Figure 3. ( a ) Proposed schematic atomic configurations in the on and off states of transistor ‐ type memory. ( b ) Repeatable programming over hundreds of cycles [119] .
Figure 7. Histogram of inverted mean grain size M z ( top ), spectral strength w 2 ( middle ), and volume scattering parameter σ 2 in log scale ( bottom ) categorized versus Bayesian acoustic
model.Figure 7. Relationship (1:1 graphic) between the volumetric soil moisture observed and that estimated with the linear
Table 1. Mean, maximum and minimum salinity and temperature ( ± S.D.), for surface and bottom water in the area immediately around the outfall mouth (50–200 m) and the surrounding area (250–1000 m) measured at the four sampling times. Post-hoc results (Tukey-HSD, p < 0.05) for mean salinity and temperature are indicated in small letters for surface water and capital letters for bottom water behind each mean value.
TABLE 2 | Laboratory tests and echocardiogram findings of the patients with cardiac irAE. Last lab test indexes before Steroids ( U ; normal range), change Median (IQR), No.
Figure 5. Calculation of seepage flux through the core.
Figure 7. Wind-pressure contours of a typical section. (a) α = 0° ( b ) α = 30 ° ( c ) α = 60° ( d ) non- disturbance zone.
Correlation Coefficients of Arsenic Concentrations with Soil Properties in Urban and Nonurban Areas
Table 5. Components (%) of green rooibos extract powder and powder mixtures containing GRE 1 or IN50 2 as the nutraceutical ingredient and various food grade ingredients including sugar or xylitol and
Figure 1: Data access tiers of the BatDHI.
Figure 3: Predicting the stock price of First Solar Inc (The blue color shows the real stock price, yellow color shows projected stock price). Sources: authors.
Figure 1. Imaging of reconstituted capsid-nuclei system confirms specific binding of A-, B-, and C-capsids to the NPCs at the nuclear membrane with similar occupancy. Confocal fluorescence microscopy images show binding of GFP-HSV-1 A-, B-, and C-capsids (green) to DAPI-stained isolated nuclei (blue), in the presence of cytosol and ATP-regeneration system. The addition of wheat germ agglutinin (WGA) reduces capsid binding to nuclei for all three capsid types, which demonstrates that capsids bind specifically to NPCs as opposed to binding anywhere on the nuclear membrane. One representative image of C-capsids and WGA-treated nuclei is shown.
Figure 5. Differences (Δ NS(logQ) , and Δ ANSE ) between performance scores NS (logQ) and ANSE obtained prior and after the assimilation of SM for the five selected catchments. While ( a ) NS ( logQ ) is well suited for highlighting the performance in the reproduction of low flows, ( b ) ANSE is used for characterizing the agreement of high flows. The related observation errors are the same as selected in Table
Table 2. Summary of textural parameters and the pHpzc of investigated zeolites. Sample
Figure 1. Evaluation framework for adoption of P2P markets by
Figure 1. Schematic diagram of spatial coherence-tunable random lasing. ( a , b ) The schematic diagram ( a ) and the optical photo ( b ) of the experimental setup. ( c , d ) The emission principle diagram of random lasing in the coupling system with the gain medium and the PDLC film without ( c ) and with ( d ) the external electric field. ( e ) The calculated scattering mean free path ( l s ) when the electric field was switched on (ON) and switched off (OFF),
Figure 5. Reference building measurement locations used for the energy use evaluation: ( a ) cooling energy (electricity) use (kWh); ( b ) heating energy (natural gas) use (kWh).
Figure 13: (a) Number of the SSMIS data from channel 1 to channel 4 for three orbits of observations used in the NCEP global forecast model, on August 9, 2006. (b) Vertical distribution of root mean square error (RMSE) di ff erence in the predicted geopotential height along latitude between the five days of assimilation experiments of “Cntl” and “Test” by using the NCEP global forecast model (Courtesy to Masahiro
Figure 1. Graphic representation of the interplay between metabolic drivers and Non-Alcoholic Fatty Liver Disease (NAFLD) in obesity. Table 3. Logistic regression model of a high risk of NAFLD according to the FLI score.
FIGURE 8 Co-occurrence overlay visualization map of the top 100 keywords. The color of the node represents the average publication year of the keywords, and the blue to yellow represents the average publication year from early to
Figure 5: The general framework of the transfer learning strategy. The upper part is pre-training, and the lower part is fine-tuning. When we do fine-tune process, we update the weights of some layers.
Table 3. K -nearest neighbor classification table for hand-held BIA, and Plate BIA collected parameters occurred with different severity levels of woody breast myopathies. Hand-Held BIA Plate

══════════

=== ASSIGNED TASK ===
Copy out, word for word, the part of the entries above that begins at the line with "Figure 1. Evaluation" and ends at the line with "Figure 1. Graphic", including both.

=== OUTPUT FOR THIS TASK ===
Figure 1. Evaluation framework for adoption of P2P markets by
Figure 1. Schematic diagram of spatial coherence-tunable random lasing. ( a , b ) The schematic diagram ( a ) and the optical photo ( b ) of the experimental setup. ( c , d ) The emission principle diagram of random lasing in the coupling system with the gain medium and the PDLC film without ( c ) and with ( d ) the external electric field. ( e ) The calculated scattering mean free path ( l s ) when the electric field was switched on (ON) and switched off (OFF),
Figure 5. Reference building measurement locations used for the energy use evaluation: ( a ) cooling energy (electricity) use (kWh); ( b ) heating energy (natural gas) use (kWh).
Figure 13: (a) Number of the SSMIS data from channel 1 to channel 4 for three orbits of observations used in the NCEP global forecast model, on August 9, 2006. (b) Vertical distribution of root mean square error (RMSE) di ff erence in the predicted geopotential height along latitude between the five days of assimilation experiments of “Cntl” and “Test” by using the NCEP global forecast model (Courtesy to Masahiro
Figure 1. Graphic representation of the interplay between metabolic drivers and Non-Alcoholic Fatty Liver Disease (NAFLD) in obesity. Table 3. Logistic regression model of a high risk of NAFLD according to the FLI score.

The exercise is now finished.